- Born: October 4, 1841 Germany
- Died: December 5, 1901 (aged 60)
- Place of burial: Woodlawn Cemetery, Syracuse, New York, US
- Allegiance: United States Union
- Branch: United States Army Union Army
- Rank: corporal
- Unit: 40th New York Volunteer Infantry Regiment
- Conflicts: American Civil War • Battle of Sayler's Creek
- Awards: Medal of Honor

= Henry Klein (soldier) =

Henry Klein (October 4, 1841 - December 5, 1901) was a Union Army soldier during the American Civil War and a recipient of America's highest military decoration, the Medal of Honor, for his actions at the Battle of Sayler's Creek.

Born in Germany, Klein immigrated to the United States in 1853. He settled in Syracuse, New York, and worked in the clothing business.

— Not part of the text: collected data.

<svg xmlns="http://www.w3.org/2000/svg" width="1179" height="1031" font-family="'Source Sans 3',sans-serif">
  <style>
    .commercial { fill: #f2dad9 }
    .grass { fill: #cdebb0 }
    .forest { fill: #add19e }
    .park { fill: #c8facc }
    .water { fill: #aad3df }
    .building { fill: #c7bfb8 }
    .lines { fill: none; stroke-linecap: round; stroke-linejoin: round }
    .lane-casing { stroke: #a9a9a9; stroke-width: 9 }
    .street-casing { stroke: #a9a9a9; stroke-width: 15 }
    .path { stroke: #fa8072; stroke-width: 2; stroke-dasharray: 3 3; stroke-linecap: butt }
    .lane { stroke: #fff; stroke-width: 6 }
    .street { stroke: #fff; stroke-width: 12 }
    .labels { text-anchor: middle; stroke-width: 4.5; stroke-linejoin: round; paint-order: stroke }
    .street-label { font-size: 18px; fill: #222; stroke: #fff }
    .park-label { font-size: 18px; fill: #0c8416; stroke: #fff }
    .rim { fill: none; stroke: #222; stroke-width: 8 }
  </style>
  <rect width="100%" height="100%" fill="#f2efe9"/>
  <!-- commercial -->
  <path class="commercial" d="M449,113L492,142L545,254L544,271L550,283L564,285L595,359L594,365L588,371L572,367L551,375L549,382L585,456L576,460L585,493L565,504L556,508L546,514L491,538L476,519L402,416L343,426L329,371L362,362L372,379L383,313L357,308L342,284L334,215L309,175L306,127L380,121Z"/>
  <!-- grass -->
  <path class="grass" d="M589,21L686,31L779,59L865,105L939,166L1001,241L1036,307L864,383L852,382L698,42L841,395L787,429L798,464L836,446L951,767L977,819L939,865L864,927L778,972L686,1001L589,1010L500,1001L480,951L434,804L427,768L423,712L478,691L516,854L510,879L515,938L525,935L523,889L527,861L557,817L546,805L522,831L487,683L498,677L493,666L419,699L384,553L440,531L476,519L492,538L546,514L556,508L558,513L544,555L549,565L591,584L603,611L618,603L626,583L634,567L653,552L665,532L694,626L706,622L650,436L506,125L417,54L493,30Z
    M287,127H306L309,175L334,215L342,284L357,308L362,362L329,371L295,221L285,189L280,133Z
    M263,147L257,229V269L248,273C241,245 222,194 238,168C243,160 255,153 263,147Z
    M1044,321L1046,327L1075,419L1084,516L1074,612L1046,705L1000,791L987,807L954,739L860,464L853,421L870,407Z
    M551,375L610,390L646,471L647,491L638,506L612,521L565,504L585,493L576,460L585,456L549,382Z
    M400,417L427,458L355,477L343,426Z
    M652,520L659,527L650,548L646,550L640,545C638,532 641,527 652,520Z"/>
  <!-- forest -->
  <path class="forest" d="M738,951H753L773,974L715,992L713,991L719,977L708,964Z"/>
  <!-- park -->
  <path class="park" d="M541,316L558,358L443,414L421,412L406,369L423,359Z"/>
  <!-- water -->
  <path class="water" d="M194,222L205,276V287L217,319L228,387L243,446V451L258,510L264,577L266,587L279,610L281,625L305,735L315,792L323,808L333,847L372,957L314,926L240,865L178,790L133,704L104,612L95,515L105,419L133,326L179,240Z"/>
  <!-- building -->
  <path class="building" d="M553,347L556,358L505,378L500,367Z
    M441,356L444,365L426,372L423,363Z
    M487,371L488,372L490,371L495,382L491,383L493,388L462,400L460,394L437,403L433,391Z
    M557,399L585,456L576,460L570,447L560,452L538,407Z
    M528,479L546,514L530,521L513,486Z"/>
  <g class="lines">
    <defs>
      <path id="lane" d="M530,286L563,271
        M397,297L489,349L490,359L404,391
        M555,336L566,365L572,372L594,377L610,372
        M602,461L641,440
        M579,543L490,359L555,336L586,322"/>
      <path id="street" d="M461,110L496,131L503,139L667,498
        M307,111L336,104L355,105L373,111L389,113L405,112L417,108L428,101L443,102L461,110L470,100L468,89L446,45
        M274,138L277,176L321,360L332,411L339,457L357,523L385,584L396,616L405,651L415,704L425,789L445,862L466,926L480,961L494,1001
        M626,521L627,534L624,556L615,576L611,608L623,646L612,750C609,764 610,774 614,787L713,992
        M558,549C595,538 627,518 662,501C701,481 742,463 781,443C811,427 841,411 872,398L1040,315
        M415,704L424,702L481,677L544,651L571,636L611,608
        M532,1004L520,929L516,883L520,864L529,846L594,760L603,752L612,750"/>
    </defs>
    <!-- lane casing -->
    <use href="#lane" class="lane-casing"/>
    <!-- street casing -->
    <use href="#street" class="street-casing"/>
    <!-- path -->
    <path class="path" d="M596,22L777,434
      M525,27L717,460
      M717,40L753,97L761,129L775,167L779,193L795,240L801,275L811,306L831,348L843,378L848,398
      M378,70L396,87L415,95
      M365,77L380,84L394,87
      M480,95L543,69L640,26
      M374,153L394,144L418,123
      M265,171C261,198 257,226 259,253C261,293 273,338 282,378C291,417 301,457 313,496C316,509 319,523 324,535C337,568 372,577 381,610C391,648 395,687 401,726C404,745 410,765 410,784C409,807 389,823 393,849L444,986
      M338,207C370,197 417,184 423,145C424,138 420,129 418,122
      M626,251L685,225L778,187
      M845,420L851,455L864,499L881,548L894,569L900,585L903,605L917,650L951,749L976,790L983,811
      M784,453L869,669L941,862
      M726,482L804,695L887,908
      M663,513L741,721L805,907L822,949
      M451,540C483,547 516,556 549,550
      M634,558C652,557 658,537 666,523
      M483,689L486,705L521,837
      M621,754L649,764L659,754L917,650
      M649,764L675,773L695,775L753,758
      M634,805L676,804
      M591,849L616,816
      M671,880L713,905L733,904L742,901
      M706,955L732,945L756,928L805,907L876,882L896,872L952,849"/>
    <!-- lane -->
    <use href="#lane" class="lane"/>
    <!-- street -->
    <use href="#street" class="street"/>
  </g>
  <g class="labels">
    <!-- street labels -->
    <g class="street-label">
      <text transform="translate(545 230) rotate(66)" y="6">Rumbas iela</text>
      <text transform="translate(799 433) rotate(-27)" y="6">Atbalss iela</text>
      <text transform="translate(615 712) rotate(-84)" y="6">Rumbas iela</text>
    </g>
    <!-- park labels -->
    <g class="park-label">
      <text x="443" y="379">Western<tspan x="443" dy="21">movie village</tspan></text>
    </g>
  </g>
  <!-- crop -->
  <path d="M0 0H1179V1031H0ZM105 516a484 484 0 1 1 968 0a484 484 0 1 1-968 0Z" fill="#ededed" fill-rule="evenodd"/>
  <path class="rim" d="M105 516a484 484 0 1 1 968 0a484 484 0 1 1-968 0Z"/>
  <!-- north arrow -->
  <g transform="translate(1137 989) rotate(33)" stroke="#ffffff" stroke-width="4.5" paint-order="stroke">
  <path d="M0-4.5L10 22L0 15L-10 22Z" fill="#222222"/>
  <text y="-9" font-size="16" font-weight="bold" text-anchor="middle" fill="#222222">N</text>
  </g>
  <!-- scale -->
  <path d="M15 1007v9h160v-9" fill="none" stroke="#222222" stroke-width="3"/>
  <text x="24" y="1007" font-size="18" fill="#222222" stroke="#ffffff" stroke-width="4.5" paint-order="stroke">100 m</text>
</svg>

At the outbreak of the Civil War, he enlisted as a private in the 101st Regiment and later served in Company E of the 40th New York Volunteer Infantry Regiment. Klein's brother, Philip, also served in the war, with the 149th New York Infantry. At some point during his military service Henry Klein was captured and held as a prisoner of war by the Confederates, although the details of this event are unknown. In one battle, after General Gustavus Sniper was wounded, Klein caught the general's horse and helped him dismount. At the Battle of Sayler's Creek, Virginia, on April 6, 1865, his company was ordered to attack a Confederate position. Under heavy canister and musket fire, Klein rushed ahead of the attack, grabbed a Confederate banner from the flag bearer's hands, and returned safely back to Union lines. For this act, he was commended and granted a furlough.

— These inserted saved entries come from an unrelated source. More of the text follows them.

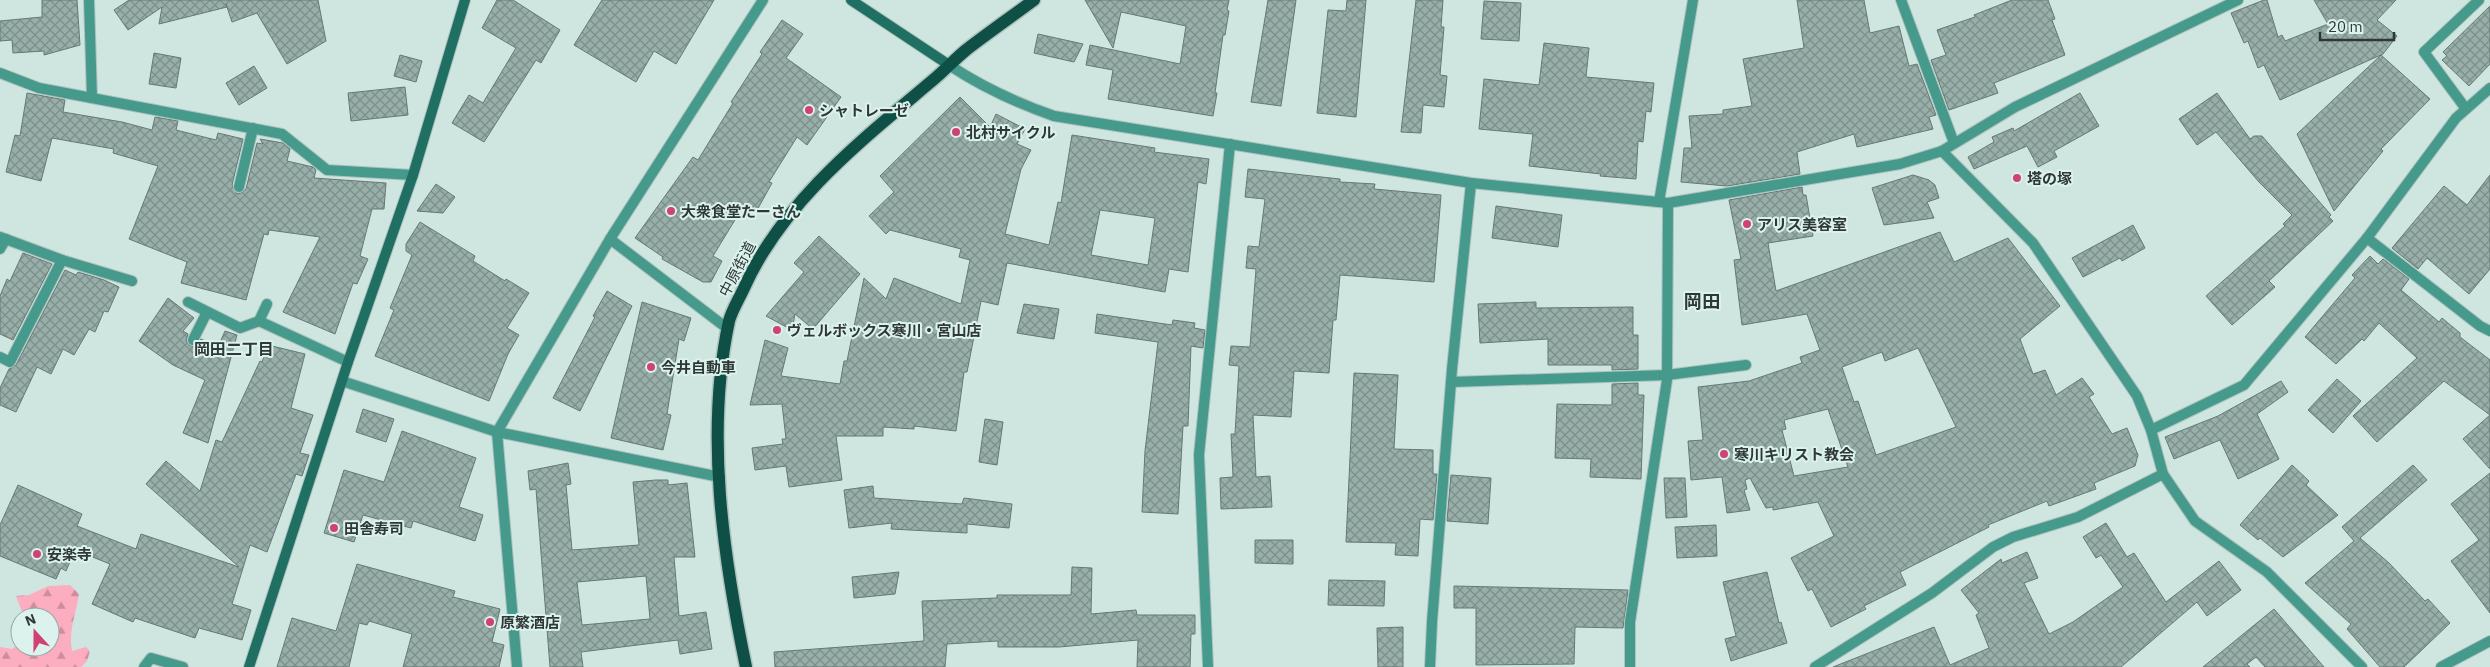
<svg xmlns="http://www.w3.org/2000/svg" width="2490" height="667" viewBox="0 0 2490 667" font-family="'IBM Plex Sans','Noto Sans JP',sans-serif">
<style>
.forest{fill:url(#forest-firs)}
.building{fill:url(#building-cross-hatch);stroke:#647974;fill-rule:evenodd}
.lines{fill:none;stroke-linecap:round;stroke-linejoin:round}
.street-casing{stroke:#aec2be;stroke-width:12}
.secondary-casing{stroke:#aec2be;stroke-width:12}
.primary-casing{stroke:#aec2be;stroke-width:15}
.street{stroke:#459a8c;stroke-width:10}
.secondary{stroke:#206f63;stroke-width:10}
.primary{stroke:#0e5046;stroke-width:12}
.poi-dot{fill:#cf4272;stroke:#dbf2ed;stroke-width:2}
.labels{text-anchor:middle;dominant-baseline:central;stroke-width:4;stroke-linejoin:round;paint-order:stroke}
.poi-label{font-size:15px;font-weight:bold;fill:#2f3836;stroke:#dbf2ed;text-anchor:start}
.street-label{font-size:15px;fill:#2f3836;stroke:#dbf2ed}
.neighbourhood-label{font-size:16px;font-weight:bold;fill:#2f3836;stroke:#dbf2ed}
.quarter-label{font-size:18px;font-weight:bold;fill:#2f3836;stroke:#dbf2ed}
</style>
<defs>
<pattern id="forest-firs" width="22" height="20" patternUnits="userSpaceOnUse" patternTransform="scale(1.25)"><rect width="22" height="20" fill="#fcadc0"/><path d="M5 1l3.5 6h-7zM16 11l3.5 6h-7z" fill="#cc8e9d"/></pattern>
<pattern id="building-cross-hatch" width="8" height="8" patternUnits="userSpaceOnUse" patternTransform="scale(1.25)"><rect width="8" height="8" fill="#98aea9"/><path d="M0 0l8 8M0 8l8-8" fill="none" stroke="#7c8f8a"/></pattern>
</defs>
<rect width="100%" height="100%" fill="#cee5e0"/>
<path class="forest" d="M70,585L79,594C76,614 68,631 72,651L86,647L90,651L87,661L81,667H0V647L12,649L20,643V647H50V617H24L16,596L29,595L48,586Z"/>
<g class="building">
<polygon points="42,0 77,0 80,45 44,55 44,51 13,53 12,40 0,41 0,21 42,17"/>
<polygon points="129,0 318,0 326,41 287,64 257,13 232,22 226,4 227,7 159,24 162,7 128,30 114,10"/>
<polygon points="497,0 513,0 560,30 541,63 536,60 484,142 452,123 469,95 483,103 516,48 482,28"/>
<polygon points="602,0 714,0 676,64 654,51 636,82 574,45"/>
<polygon points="1085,0 1229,0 1227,10 1229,11 1225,35 1223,35 1215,93 1217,93 1213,116 1108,99 1113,70 1086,65 1090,45 1180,64 1186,26 1121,12 1113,48"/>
<polygon points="1268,0 1296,0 1281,106 1251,102"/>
<polygon points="1347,0 1366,0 1356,117 1317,113 1328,10 1346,11"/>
<polygon points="1416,0 1443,0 1441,27 1444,27 1440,75 1447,76 1444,107 1423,105 1421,133 1401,132"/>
<polygon points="1797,0 1864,0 1870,33 1899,26 1909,66 1917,64 1936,115 1929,117 1933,129 1857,147 1854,134 1797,152 1800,174 1727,186 1681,182 1684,148 1692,148 1689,116 1723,114 1723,110 1752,106 1743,59 1804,48"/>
<polygon points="2012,0 2048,0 2055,19 2052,20 2065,55 1994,83 1998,93 1949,110 1931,60 1946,55 1937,30 1975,17 1974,15"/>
<polygon points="2264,0 2267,0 2278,37 2282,35 2285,41 2328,24 2314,0 2396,0 2377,20 2397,36 2383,54 2280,100 2264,65 2258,68 2248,41 2244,43 2231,13"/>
<polygon points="1484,1 1521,3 1519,41 1481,39"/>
<polygon points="2490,6 2490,64 2469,86 2442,60 2447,56 2443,52"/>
<polygon points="782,20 803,34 786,58 841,97 807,145 797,137 769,182 772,183 756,212 744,205 713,256 722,261 711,282 703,282 662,259 663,257 635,238 693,157 698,160 733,103 731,102 762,54 760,52"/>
<polygon points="1038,34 1083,44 1074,62 1034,53"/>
<polygon points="1544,43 1589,48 1586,77 1654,83 1651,112 1646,111 1643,142 1638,141 1636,179 1600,176 1601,174 1529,166 1533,134 1479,129 1484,79 1539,85"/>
<polygon points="154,53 181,58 176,88 149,84"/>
<polygon points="400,55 422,61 416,82 394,76"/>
<polygon points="2381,55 2430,99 2381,149 2383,151 2334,211 2297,134"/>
<polygon points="254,66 267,88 239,105 226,83"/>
<polygon points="405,87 408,115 351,121 348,93"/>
<polygon points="27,93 65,100 63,112 122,122 152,130 155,117 178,121 176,130 216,140 218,133 243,139 232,185 237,194 241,193 246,189 257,143 263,144 260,139 283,143 290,149 287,161 313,167 316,170 314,178 386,183 384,209 372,209 360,256 368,259 357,284 353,283 335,334 283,312 320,237 269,230 268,235 264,234 246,300 181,283 187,262 129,239 158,166 113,153 114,149 52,138 41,181 6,172 15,135 20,136"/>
<polygon points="2080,93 2099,126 2054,151 2057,157 2038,167 2027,146 1974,169 1968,157 1994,142 1992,137 2013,128 2014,131"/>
<polygon points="2217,93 2250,139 2254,136 2262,136 2331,215 2329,217 2333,221 2269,281 2275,287 2232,325 2206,296 2285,226 2283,224 2292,215 2259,182 2216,132 2197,145 2179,119"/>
<path d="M960,97L990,127L996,114L1025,129L1017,144L1031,150L1021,169L1005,234L1049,245L1058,202L1061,203L1072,135L1155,148L1154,152L1209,159L1206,184L1198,182L1188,272L1169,269L1165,292L1007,263L998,305L981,301L967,372H964L956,431L914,426V429L883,427V436H836L842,480L789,487L786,466L755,470L752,448L783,444L782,439H786L782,404L750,405L765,340L788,348L781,376L840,384L844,361H847L864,278L886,299L894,278L961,304L970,260L959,257L961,249L890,230L886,234L869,216L894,192L880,176ZM1100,210L1155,218L1148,265L1091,255Z"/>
<polygon points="1248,169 1340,179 1340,182 1375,184 1374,189 1441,195 1434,282 1340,275 1336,320 1333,320 1329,373 1294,371 1291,417 1253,415 1256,477 1270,476 1272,507 1221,509 1220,478 1233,477 1231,434 1235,434 1239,366 1229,365 1231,346 1250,347 1256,269 1246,268 1248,246 1259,247 1265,199 1245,197"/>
<polygon points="1913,175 1929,180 1935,185 1939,198 1927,202 1934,218 1884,225 1872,188"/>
<polygon points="2490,175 2490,269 2469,294 2427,258 2418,269 2392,248 2444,186 2467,205"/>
<polygon points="436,184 455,197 443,213 417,211"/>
<path d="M1802,187L1803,195H1806L1813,236L1768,243L1776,291L1940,232L1954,262L2008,238L2060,306L2020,339L2033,374L2045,370L2056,395L2082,378L2094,394L2089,397L2112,434L2127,428L2138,455L2135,466L2094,483L2096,489L2049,506L2047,501L1988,525L1989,527L1900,572L1906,585L1864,606L1866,609L1831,627L1812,589L1808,591L1791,558L1834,536L1818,502L1773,510V507L1766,508L1750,478L1745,480L1747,489L1744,490L1750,510L1727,513L1722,477L1691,480L1688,441L1703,440L1698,387L1749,381L1802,363L1800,357L1820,350L1807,314L1742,325L1734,260L1741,259L1729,200ZM1918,348L1956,427L1876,455L1858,401L1854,402L1842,367L1882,352L1885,361ZM1828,409L1848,467L1794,476L1782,430L1786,429L1784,420Z"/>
<polygon points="1496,206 1562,215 1558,247 1492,238"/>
<polygon points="420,222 475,256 473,261 505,281 506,279 529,293 507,328 519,335 508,354 489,401 375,356 394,310 390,308 412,255 406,251 406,244"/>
<polygon points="2133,225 2145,248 2122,261 2120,258 2083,277 2072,258"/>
<polygon points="819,236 860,274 813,329 795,314 792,330 766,316 804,272 794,263"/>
<polygon points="23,253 52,264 13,340 0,334 0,296 7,279 10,281"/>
<polygon points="2370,256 2378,264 2383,259 2409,279 2401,290 2439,322 2442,318 2460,333 2460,337 2490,360 2490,469 2463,439 2490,415 2444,381 2377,442 2353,416 2417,358 2379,323 2364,341 2362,339 2336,364 2305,337 2355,278 2352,275"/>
<polygon points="65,270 76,275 78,272 104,280 119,287 108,312 104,311 95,332 89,329 74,355 63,349 51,374 37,367 16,412 0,405 0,388 9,369 16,365"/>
<polygon points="607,291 632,306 580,411 553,398 595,317 593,316"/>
<polygon points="168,298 194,318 183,331 188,334 186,341 190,346 196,346 201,339 218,347 225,331 237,335 208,443 183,433 205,380 173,365 139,341"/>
<polygon points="642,302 691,318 684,341 679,339 667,414 671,415 663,450 611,438"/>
<polygon points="1536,302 1536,308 1633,307 1633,335 1638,335 1638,369 1612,370 1612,365 1548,365 1548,339 1480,343 1478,304"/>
<polygon points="1024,304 1059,309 1054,339 1017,333"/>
<polygon points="1097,314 1172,325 1173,320 1195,323 1194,328 1205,330 1203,348 1191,346 1188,426 1183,426 1178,514 1142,512 1145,451 1158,342 1095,333"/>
<polygon points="268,345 305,354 291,408 313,415 300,453 309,455 302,476 296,474 267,552 250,545 232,604 251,610 242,640 199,628 195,638 135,618 133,622 92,604 110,564 75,550 66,571 61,568 56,579 0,556 0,525 18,485 82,514 77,526 136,549 141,534 239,567 146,484 166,461 200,491 216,440 222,442 260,361 262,362"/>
<polygon points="1354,373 1398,375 1394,449 1433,450 1433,474 1437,474 1433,520 1420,519 1418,556 1395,555 1396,543 1346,542"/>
<polygon points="2337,379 2361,401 2333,433 2308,410"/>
<polygon points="2281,381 2288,392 2257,414 2279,459 2238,479 2220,440 2174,459 2165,437 2218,416"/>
<polygon points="1638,383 1638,395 1644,395 1641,479 1590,477 1591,459 1555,458 1557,404 1612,405 1612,384"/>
<polygon points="363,409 394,419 386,442 356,432"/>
<polygon points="985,419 1003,422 997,465 979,462"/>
<polygon points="402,431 476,458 459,507 483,515 475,541 413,521 411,528 363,515 354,542 324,533 344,470 384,482"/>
<path d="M568,463L571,484L566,485L572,550L639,545L633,482L656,480H668V485L687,483L695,557H674L679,616L706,612L712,649L680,654L678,640L581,652L583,667H550L536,489L530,490L528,471ZM646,576L650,619L582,625L577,582Z"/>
<polygon points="2292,465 2309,481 2306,485 2338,515 2283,557 2260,538 2258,540 2240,525"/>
<polygon points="2413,465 2427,480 2360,538 2389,563 2425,601 2428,599 2450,623 2404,667 2380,667 2347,629 2351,624 2305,583 2354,541 2342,527"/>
<polygon points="2490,473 2490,613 2451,561 2479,540 2451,504"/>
<polygon points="1451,475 1491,478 1488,524 1447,521"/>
<polygon points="1664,478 1685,478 1687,517 1666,518"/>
<polygon points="873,486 874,498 962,504 964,498 1012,504 1009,528 967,524 967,533 891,529 892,523 849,528 844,490"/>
<polygon points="2106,523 2127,557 2134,553 2166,602 2219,561 2241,590 2207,616 2197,602 2121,667 1833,667 1934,627 1950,665 1989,648 1976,615 1979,613 1961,590 2001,559 2002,563 2027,552 2038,578 2024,583 2049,634 2073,622 2123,587 2101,555 2096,558 2083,537"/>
<polygon points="1716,525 1717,556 1677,558 1675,527"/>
<polygon points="1255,540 1293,540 1293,564 1255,563"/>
<polygon points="357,564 455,591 453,597 500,609 492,642 504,645 499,667 403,667 412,634 369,621 367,625 359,623 349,667 277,667 292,618 336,631"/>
<polygon points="1072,567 1092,568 1091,614 1136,610 1137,615 1195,615 1195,634 1191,634 1190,667 1137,667 1138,640 1059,647 998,647 998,641 947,644 945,667 775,667 774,652 924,641 922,601 997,598 997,595 1071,595"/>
<polygon points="899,572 895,594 854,598 852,577"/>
<polygon points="1767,572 1779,623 1781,622 1787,643 1731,661 1725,639 1736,636 1723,582"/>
<polygon points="1329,580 1385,581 1384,606 1328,605"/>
<polygon points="1454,586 1628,590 1623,628 1575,627 1574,664 1476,665 1476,608 1454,608"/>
<polygon points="2274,609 2324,667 2265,667 2256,657 2247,664 2250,667 2203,667"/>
<polygon points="1403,627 1403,667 1378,667 1377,628"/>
</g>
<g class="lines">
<g class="street-casing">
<g id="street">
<polyline points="89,0 92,98"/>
<polyline points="1901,0 1954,143"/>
<path d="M949,65C982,87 1017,103 1054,116L1471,183L1668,203L1900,164L1942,151L2015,107L2238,0"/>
<polyline points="0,73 39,88 282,134 327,170 413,175"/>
<polyline points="2466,109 2424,52 2479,0"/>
<polyline points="1942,151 2033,243 2137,396 2151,430 2163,474 2195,521 2267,572 2362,667"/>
<polyline points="239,187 253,128"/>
<polyline points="1659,202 1693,0"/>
<polyline points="0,237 62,260 10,362 0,357"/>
<polyline points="2367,238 2480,326 2490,331"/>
<polyline points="610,239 728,329"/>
<polyline points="0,249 6,239"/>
<polyline points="62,260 132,281"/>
<polyline points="188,302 240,328 259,321 348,362"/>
<polyline points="259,321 267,304"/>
<polyline points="193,340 207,312"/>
<polyline points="342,381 497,432 720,477"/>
<polyline points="1451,382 1667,375 1746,365"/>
<polyline points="2151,430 2244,385 2367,238 2456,118 2490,88"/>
<polyline points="144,667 151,658 183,667"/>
<polyline points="517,667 497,432 610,239 763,0"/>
<polyline points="1208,667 1199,455 1230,144"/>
<polyline points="1430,667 1432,622 1452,369 1471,183"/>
<polyline points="1630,667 1630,622 1667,380 1668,203"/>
<polyline points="1815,667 1932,593 1993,547 2013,537 2078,517 2163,474"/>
<polyline points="2441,667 2490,641"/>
</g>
</g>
<g class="secondary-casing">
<g id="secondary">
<polyline points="851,0 949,65"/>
<polyline points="249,667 348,362 413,175 465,0"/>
</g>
</g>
<g class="primary-casing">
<path id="primary" d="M746,667C723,556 705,433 729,321C732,310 739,299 744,288C783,201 862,140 933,80C945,70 955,59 966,50C988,33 1011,17 1034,0"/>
</g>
<use href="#street" class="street"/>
<use href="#secondary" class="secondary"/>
<use href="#primary" class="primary"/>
</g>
<g class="poi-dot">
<circle cx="809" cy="110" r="5"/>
<circle cx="956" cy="132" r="5"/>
<circle cx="2017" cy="178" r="5"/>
<circle cx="671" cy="211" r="5"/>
<circle cx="1747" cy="224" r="5"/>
<circle cx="777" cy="330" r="5"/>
<circle cx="651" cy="367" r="5"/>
<circle cx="1724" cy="454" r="5"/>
<circle cx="334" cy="528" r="5"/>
<circle cx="37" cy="554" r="5"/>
<circle cx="490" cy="622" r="5"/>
</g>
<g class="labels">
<g class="poi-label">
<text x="819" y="110">シャトレーゼ</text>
<text x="966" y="132">北村サイクル</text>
<text x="2027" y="178">塔の塚</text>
<text x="681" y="211">大衆食堂たーさん</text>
<text x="1757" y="224">アリス美容室</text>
<text x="787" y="330">ヴェルボックス寒川・宮山店</text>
<text x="661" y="367">今井自動車</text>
<text x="1734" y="454">寒川キリスト教会</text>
<text x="344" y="528">田舎寿司</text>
<text x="47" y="554">安楽寺</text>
<text x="500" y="622">原繁酒店</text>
</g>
<g class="street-label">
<text transform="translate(737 269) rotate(-62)">中原街道</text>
</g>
<g class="neighbourhood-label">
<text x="234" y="349">岡田二丁目</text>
</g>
<g class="quarter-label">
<text x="1702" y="301">岡田</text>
</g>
</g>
<g transform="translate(35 632) rotate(339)"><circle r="24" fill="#dbf2ed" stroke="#96a8a4"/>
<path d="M0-4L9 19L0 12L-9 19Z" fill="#cf4272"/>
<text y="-8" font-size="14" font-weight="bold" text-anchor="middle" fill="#2f3836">N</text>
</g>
<path d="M2320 32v8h74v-8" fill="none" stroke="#2f3836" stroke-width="2.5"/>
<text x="2328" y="32" font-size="15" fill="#2f3836" stroke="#dbf2ed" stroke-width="4" paint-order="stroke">20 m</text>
</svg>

On his way home to Syracuse, Klein stopped in Washington, D.C., for a few days. While he was in the city, President Abraham Lincoln was assassinated. Klein stood guard outside the house next to Ford's Theatre where Lincoln lay dying, and after the President's death he viewed the body as it lay in state at the White House.

One month after Lincoln's assassination, on May 10, 1865, Klein was awarded the Medal of Honor for his actions at Sayler's Creek. The official citation, which was mistakenly recorded under the name "Harry Kline", reads simply "Capture of battle flag." Klein was promoted to corporal before leaving the Army, and then returned to Syracuse where he resumed working in the clothing business. He was a Republican and was active in veterans' affairs. Klein died at age 60 and was buried in Syracuse's Woodlawn Cemetery, on the same lot as his Civil War commander, General Gustavus Sniper.